| TASK TO CARRY OUT |
Which lines of the entries contain the string "Tedavisi"? Please find them and copy them.

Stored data
—————

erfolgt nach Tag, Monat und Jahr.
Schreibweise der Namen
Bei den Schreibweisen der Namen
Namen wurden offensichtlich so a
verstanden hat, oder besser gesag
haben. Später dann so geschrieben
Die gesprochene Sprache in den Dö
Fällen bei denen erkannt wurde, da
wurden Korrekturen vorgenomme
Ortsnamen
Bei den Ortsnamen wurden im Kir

—————

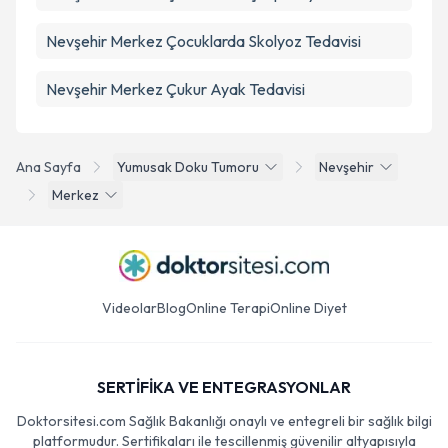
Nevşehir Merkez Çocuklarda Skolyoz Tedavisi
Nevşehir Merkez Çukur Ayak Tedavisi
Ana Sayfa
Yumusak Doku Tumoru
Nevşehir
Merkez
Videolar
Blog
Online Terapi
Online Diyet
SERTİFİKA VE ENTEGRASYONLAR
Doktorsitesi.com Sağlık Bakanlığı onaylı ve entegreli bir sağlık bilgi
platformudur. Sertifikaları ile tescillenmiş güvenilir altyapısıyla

—————

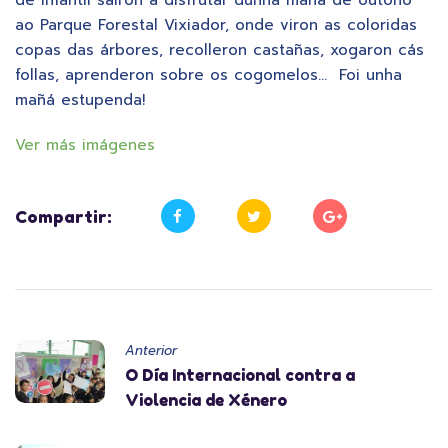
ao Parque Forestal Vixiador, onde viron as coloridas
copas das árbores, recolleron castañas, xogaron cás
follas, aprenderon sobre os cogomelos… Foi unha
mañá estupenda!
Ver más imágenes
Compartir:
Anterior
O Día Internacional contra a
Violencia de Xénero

—————

| SOLUTION TO THIS TASK |
Nevşehir Merkez Çocuklarda Skolyoz Tedavisi
Nevşehir Merkez Çukur Ayak Tedavisi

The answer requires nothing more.